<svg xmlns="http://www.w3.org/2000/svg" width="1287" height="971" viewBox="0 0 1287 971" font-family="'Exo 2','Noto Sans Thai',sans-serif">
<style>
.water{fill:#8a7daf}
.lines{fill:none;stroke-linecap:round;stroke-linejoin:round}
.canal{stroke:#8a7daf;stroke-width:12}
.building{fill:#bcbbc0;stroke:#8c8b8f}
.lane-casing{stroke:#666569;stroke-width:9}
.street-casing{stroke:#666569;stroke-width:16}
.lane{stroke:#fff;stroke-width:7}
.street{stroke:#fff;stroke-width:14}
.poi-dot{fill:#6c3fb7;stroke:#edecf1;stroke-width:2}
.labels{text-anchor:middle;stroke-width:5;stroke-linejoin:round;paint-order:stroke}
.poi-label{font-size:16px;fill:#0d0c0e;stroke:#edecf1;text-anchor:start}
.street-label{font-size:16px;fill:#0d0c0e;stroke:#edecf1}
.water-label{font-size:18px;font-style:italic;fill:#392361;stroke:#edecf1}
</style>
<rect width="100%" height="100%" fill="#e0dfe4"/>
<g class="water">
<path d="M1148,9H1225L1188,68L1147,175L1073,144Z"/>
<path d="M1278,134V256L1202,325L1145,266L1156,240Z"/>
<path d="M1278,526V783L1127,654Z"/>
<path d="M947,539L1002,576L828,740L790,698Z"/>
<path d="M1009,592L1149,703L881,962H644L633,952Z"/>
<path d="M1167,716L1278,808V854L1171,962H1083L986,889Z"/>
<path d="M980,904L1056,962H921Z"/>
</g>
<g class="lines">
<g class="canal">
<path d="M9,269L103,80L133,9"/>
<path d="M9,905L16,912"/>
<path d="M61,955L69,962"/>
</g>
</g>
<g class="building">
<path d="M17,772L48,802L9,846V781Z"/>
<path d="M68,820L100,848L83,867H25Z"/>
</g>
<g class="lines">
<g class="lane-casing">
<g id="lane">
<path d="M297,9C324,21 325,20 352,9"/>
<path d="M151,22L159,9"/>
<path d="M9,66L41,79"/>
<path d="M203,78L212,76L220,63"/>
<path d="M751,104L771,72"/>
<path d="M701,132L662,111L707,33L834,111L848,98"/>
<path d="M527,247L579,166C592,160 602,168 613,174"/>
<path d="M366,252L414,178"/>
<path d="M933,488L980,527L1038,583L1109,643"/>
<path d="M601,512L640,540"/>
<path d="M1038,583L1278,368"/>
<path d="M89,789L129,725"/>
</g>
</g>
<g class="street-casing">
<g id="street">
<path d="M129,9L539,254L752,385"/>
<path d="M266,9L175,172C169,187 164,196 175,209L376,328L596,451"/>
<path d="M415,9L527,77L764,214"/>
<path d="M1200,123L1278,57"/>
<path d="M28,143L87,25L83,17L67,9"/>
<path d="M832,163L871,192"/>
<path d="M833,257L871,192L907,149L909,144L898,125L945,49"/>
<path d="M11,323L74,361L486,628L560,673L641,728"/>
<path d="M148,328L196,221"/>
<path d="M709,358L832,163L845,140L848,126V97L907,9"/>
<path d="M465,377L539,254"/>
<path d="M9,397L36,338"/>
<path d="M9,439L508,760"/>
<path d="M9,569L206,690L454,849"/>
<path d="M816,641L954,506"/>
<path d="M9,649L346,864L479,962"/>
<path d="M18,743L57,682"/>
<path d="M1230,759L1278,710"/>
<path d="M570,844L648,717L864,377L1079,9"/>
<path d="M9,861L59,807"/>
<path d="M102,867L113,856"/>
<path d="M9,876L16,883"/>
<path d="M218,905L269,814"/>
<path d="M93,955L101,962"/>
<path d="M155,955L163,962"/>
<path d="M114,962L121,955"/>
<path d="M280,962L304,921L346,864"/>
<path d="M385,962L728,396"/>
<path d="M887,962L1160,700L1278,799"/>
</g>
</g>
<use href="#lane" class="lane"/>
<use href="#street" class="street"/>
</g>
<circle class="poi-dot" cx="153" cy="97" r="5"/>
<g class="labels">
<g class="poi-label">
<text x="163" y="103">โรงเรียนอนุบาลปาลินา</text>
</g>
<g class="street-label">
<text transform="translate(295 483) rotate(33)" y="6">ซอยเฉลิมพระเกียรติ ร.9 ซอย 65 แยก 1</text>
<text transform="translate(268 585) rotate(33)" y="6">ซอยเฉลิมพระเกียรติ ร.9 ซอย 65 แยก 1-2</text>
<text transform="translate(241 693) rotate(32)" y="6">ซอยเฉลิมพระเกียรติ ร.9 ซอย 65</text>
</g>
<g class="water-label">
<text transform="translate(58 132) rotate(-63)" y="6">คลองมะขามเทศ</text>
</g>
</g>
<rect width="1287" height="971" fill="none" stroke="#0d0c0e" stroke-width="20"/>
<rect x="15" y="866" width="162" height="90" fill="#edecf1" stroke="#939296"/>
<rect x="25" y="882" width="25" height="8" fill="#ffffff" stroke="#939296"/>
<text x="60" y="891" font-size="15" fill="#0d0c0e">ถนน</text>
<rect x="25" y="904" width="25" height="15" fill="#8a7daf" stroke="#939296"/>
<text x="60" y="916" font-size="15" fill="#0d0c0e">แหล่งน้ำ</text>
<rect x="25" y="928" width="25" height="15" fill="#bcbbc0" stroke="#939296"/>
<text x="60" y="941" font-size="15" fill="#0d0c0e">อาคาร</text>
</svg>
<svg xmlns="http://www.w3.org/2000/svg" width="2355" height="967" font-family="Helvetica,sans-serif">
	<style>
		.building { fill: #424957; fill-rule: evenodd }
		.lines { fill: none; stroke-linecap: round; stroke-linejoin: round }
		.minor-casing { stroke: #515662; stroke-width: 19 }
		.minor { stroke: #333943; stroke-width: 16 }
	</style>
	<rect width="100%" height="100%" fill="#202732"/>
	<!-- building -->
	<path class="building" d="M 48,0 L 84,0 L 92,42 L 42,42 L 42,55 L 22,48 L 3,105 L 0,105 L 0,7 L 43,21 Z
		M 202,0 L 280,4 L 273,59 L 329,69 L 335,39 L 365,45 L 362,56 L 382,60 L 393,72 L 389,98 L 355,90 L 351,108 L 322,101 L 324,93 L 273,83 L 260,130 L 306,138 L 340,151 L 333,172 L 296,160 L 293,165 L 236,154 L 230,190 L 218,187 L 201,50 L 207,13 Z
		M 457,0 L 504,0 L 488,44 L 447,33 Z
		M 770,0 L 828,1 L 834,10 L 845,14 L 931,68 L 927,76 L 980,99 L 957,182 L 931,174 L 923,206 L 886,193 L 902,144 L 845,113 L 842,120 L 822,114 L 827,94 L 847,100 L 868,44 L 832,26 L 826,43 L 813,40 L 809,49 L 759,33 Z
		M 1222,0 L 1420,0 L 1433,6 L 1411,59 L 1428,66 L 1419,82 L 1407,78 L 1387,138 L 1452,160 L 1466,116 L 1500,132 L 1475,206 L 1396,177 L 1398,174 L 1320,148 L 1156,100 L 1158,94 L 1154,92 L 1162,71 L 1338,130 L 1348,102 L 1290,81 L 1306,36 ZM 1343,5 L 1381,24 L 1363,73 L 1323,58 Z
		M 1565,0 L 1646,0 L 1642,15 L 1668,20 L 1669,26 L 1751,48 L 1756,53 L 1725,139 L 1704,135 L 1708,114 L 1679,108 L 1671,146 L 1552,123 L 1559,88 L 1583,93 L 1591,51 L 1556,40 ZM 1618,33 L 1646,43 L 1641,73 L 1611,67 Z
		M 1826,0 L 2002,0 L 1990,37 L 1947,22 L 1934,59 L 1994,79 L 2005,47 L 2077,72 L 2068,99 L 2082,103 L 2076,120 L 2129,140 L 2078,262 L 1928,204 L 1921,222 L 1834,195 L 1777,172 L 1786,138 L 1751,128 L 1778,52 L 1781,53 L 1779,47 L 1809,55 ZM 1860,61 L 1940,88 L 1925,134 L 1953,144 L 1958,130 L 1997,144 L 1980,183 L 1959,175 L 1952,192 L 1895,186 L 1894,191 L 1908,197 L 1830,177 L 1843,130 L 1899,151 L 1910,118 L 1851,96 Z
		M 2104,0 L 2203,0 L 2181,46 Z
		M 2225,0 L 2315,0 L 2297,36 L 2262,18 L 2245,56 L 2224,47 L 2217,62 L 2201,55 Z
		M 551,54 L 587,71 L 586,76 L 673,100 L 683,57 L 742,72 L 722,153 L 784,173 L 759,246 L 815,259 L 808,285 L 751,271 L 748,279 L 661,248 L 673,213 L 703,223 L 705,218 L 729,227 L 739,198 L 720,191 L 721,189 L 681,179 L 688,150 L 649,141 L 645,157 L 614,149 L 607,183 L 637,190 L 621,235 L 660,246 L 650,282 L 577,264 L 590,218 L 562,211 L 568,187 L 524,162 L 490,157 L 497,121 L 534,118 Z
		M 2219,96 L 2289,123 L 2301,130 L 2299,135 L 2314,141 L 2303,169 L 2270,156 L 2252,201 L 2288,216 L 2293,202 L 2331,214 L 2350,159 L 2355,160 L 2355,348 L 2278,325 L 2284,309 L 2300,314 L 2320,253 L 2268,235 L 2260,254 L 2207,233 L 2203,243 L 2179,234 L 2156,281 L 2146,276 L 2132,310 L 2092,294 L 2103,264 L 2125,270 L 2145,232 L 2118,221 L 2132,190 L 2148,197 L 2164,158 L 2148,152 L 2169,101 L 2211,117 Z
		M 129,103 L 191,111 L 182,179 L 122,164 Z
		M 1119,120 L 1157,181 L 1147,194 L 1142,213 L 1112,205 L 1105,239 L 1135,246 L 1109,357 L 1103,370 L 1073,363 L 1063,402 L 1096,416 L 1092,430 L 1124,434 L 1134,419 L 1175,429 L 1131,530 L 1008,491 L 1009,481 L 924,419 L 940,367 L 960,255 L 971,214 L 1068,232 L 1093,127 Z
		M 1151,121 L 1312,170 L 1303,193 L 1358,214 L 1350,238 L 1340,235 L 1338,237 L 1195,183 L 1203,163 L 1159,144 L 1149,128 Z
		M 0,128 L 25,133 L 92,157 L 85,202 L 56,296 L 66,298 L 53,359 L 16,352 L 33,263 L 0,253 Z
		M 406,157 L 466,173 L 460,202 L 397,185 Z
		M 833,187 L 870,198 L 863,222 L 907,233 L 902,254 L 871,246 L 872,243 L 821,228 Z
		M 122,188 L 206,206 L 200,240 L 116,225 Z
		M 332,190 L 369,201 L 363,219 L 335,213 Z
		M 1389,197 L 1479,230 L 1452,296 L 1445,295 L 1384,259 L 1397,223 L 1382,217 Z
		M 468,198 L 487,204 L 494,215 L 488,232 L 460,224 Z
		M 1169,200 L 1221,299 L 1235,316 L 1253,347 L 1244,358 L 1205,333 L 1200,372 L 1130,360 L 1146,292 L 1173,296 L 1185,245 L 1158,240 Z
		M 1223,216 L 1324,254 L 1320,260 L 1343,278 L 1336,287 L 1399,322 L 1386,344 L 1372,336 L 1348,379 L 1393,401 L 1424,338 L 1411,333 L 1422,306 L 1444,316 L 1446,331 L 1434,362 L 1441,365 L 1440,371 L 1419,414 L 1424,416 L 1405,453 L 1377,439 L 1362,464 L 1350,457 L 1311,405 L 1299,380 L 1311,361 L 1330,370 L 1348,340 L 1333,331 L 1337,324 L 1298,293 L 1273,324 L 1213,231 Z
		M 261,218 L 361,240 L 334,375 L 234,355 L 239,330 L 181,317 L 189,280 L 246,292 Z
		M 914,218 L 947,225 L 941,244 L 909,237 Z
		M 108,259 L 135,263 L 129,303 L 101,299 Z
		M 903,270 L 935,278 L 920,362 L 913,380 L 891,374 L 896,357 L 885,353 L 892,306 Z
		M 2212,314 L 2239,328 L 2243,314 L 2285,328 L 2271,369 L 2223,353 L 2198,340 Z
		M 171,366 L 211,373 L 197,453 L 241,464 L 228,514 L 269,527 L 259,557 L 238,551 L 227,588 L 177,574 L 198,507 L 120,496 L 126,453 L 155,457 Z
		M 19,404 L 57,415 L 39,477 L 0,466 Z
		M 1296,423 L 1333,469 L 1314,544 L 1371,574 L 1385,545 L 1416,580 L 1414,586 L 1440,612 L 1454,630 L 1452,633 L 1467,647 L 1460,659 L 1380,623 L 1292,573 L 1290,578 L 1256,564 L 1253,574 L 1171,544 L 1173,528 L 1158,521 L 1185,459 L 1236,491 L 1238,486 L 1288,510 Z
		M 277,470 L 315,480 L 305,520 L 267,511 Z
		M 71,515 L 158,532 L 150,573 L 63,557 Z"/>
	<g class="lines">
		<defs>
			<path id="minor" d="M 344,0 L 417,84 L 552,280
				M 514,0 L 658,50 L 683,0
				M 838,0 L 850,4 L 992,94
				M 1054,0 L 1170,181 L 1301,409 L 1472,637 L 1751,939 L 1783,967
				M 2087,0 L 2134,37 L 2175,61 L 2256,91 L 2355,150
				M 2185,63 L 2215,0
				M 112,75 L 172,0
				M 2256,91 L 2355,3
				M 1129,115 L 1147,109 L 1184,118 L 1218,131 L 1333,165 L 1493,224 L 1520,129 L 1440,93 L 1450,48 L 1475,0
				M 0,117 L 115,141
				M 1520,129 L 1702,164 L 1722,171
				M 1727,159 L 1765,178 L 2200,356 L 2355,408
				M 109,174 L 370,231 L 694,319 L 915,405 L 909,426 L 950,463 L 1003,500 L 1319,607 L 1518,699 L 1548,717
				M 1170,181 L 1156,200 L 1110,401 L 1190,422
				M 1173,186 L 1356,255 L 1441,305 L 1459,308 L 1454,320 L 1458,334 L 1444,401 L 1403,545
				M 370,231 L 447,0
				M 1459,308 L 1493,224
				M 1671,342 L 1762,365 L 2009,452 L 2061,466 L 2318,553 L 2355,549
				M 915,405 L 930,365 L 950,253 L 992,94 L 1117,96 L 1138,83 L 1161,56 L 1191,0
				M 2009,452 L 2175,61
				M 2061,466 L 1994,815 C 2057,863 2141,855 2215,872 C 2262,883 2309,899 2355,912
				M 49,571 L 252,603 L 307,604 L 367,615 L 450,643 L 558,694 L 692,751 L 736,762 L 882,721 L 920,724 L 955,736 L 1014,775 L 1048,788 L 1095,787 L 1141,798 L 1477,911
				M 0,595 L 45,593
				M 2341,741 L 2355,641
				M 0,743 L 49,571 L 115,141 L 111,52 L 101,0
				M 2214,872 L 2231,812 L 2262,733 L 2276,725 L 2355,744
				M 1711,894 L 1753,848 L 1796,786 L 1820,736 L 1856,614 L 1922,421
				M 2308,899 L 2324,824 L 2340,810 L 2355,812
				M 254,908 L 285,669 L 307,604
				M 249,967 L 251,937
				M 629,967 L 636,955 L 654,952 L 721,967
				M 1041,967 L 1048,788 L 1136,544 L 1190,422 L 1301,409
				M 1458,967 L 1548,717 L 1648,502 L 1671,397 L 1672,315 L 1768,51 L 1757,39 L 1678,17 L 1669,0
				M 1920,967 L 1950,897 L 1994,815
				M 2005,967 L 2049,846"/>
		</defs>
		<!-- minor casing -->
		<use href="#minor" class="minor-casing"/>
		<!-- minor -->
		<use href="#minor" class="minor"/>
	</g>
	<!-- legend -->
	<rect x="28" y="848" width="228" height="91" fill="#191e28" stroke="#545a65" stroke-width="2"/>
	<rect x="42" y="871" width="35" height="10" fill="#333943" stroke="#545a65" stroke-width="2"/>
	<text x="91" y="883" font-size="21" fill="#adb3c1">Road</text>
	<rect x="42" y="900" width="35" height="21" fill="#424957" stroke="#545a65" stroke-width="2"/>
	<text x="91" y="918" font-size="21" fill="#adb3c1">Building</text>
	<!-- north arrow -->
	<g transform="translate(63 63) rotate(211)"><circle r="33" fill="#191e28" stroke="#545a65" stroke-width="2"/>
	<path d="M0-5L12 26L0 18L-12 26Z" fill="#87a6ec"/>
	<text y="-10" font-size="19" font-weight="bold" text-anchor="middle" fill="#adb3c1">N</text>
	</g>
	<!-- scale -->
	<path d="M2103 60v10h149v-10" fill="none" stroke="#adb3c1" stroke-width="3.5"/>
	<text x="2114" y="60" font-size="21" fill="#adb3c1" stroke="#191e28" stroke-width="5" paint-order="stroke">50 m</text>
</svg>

● Task statement:
What must be transcribed is the run of lines from the one containing "<!-- minor casing -->" to the last line of the data above, inclusive, and only that.

● Solution to the exercise:
		<!-- minor casing -->
		<use href="#minor" class="minor-casing"/>
		<!-- minor -->
		<use href="#minor" class="minor"/>
	</g>
	<!-- legend -->
	<rect x="28" y="848" width="228" height="91" fill="#191e28" stroke="#545a65" stroke-width="2"/>
	<rect x="42" y="871" width="35" height="10" fill="#333943" stroke="#545a65" stroke-width="2"/>
	<text x="91" y="883" font-size="21" fill="#adb3c1">Road</text>
	<rect x="42" y="900" width="35" height="21" fill="#424957" stroke="#545a65" stroke-width="2"/>
	<text x="91" y="918" font-size="21" fill="#adb3c1">Building</text>
	<!-- north arrow -->
	<g transform="translate(63 63) rotate(211)"><circle r="33" fill="#191e28" stroke="#545a65" stroke-width="2"/>
	<path d="M0-5L12 26L0 18L-12 26Z" fill="#87a6ec"/>
	<text y="-10" font-size="19" font-weight="bold" text-anchor="middle" fill="#adb3c1">N</text>
	</g>
	<!-- scale -->
	<path d="M2103 60v10h149v-10" fill="none" stroke="#adb3c1" stroke-width="3.5"/>
	<text x="2114" y="60" font-size="21" fill="#adb3c1" stroke="#191e28" stroke-width="5" paint-order="stroke">50 m</text>
</svg>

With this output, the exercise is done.